INDIANAPOLIS, IN (WISH) — The legislation currently on the governor’s desk removes restrictions for 90% of Indiana wetlands and opens the doors to increased development, according to Indiana environmental groups.
And one of the largest private wetlands in Marion County is under the canopy of trees at Crown Hill Cemetery. Indra Frank of the Hoosier Environmental Council says wetlands are really giant filters that hold rain water and allow the water to soak into the ground, which helps eliminate flooding while replenishing ground water supplies.
“They filter out sediment and pollution and that reduces the cost of our drinking water treatment plants and they host wildlife,” Frank said.
John Ketzenberger of The Nature Conservancy says Indiana lawmakers have removed almost all protection of state wetlands.

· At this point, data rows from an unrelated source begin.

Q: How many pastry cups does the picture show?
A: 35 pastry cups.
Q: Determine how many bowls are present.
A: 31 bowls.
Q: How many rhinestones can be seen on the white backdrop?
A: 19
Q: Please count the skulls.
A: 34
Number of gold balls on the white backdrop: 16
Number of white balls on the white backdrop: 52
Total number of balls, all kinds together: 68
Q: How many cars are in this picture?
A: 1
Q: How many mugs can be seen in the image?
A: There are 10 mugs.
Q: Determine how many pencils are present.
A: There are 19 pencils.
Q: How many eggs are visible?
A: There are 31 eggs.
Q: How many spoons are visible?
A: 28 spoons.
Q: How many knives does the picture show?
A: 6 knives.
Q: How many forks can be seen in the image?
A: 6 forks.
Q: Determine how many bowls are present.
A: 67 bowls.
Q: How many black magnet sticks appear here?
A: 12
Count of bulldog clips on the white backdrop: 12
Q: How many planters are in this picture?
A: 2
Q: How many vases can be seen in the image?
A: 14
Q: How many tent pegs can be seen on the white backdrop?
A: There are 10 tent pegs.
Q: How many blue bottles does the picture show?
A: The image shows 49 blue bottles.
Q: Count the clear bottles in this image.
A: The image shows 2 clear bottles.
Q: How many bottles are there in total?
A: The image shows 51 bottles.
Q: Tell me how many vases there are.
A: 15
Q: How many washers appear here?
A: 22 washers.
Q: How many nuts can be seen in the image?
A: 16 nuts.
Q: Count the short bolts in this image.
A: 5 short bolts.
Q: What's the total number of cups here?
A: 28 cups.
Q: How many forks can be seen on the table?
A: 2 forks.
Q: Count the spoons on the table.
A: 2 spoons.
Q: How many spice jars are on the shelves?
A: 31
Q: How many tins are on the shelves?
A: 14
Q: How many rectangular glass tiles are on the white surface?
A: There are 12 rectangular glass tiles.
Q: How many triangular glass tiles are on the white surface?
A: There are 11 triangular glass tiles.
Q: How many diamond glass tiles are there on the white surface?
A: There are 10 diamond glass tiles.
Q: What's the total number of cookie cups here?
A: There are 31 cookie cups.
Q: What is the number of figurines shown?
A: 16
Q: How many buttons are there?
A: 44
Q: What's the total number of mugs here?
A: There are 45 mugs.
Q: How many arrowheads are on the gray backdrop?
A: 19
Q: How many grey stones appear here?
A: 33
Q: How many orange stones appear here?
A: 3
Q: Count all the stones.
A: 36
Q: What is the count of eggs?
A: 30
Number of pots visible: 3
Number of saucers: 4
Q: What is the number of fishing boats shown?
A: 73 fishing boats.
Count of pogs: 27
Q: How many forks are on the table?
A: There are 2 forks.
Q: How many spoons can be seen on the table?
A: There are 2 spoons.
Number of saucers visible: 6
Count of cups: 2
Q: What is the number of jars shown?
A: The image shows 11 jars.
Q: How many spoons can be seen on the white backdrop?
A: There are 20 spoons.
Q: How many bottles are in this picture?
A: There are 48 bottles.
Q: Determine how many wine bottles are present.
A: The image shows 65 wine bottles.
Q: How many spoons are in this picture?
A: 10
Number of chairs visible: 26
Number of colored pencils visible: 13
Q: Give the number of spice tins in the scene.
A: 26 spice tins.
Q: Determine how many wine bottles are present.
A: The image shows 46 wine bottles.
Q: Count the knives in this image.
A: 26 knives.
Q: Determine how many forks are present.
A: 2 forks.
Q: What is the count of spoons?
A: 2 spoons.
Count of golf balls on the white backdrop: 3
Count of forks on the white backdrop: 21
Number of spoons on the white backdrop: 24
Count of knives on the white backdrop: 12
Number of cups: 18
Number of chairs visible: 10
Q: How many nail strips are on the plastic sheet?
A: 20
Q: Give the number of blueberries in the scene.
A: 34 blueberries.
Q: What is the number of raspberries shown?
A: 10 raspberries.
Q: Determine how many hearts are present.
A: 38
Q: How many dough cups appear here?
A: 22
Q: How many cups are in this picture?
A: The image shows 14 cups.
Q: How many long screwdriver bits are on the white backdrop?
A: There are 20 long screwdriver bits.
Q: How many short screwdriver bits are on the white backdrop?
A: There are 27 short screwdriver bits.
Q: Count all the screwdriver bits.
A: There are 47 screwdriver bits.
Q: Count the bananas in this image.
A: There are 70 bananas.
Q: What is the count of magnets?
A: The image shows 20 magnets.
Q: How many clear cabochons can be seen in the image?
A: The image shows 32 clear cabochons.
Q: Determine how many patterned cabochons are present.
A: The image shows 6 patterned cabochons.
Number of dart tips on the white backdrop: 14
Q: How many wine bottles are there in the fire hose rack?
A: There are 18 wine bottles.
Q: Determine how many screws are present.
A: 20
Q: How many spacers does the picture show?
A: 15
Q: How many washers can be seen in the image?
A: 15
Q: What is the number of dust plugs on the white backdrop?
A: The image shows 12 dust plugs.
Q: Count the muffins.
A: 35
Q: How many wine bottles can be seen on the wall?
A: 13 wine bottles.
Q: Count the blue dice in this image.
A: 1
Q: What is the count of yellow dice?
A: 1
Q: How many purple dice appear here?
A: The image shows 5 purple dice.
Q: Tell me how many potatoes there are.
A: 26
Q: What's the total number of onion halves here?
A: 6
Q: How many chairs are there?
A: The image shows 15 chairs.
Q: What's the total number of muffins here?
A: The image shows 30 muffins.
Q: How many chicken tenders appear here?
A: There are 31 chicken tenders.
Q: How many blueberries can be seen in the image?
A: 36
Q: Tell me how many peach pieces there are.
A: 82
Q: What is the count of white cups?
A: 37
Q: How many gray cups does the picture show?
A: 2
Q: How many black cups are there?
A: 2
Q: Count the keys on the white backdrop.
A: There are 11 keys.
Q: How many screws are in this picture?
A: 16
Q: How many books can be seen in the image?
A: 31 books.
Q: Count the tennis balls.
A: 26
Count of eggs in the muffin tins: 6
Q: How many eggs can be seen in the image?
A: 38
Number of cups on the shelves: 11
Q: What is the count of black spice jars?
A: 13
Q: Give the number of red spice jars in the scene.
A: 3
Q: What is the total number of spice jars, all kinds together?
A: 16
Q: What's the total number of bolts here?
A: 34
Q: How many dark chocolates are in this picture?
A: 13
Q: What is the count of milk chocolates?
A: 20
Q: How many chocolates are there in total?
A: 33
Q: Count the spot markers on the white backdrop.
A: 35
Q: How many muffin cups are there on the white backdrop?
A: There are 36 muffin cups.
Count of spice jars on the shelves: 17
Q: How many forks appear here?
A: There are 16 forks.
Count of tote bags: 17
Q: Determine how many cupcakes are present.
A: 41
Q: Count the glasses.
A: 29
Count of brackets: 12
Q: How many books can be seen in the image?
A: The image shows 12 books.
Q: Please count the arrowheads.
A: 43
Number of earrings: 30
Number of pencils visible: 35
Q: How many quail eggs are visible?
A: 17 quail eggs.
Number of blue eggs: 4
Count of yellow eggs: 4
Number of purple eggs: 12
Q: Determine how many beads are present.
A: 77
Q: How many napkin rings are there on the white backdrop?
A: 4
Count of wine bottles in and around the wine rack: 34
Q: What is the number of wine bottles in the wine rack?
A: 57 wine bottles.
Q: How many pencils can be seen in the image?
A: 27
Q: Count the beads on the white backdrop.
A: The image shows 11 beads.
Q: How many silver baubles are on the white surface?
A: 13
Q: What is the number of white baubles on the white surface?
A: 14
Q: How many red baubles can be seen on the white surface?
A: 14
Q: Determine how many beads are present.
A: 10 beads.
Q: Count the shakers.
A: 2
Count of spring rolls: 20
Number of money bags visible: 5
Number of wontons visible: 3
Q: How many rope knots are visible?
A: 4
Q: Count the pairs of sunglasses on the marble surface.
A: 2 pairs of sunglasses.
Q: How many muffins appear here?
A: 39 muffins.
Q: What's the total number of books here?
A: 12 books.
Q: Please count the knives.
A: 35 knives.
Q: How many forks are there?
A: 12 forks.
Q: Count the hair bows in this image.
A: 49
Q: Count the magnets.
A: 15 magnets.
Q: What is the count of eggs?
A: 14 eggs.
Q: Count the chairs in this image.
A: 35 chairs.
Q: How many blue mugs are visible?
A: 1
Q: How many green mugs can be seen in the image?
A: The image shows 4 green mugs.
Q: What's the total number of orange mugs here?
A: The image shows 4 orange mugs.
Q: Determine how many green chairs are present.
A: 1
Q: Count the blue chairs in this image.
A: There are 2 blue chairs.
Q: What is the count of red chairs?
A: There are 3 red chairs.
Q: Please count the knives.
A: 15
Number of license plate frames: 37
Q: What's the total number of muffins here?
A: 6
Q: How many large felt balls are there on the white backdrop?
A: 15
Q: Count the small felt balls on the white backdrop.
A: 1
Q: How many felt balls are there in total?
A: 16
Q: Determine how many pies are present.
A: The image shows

“Despite opposition from prominent Republicans, the senate Republicans rammed the bill through within a week. They didn’t even bother to hide their disdain for wetlands or the thoughtful or meaningful process,” Ketzenberger said.
The state and the federal government estimate there are around 900,000 acres of wetlands in Indiana. This bill does not impact federal wetlands. Most wetlands are discovered when someone wants to develop the land. The bill, as passed by lawmakers, removes many of the permits needed to drain private wetlands for development or for agriculture. Environmental groups say allowing this to happen will increase flooding, erosion and eventually drive up the cost for drinking water as cities build complex tunnels for storm water runoff.
“Wetlands act as sponges. They store and filter water. Every gallon of water captured by a wetland is one less gallon we have to pay to manage,” Matt Meersman of the St. Joe River Basin Commission said.
Indiana environmental groups here estimate there are 500,000 thousand acres of wetlands in Indiana with thousands more unaccounted for private land.